Hm. Falls jemand davon Ahnung hat - gerne!

----------

## AWO

Hallo appelgebak,

leider ist meine Situation mit deiner vergleichbar und sie hat sich auch mit KDE-4.3 nicht verbessert. Mittlerweile habe auch ich fast alles probiert, was sich über die Forumsuche bzw. Google finden läßt. Ich weiß im Moment also auch nicht so richtig weiter ...

Gruß André

----------

## samsonus

dito, vielleicht sollte der thread title mal angepasst werden ?!

----------

## samsonus

So, bei mir laeuft es jetzt endlich wieder. Ist mysql bei euch mit debug USE Flag kompiliert?
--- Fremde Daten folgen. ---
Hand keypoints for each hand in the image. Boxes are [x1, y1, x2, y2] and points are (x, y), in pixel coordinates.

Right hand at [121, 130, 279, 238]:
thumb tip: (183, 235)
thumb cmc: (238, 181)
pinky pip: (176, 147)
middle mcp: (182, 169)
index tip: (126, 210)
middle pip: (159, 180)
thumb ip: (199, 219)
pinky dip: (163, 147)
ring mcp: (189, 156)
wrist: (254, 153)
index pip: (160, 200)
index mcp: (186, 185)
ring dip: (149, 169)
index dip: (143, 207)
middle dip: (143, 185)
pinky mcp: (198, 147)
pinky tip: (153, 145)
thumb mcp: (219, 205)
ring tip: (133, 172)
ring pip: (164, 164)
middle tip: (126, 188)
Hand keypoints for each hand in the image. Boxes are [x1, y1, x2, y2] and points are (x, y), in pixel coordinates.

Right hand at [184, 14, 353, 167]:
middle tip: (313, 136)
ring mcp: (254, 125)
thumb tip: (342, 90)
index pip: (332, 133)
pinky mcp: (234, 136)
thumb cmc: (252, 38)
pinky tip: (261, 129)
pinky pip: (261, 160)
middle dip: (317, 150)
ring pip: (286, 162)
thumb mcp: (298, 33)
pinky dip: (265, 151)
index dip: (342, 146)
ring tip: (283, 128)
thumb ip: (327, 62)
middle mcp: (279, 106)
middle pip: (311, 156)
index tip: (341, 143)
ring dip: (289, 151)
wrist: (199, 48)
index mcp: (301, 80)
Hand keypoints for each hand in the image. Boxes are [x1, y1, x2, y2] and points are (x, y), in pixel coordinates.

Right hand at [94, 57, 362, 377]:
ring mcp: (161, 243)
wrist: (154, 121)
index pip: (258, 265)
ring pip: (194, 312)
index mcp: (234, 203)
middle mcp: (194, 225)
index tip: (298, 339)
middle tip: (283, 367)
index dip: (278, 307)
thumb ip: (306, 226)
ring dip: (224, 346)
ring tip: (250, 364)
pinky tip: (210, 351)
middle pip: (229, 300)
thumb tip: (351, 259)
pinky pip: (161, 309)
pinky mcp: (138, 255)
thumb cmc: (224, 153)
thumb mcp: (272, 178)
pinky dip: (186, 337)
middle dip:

https://bugs.gentoo.org/show_bug.cgi?id=267513

----------

## AWO

 *samsonus wrote:*   

> So, bei mir laeuft es jetzt endlich wieder. Ist mysql bei euch mit debug USE Flag kompiliert?
> 
> https://bugs.gentoo.org/show_bug.cgi?id=267513

 

Super, jetzt läuft auch bei mir alles. Danke für den Tipp, denn genau das war auch mein Fehler.   :Smile: 

Gruß André

----------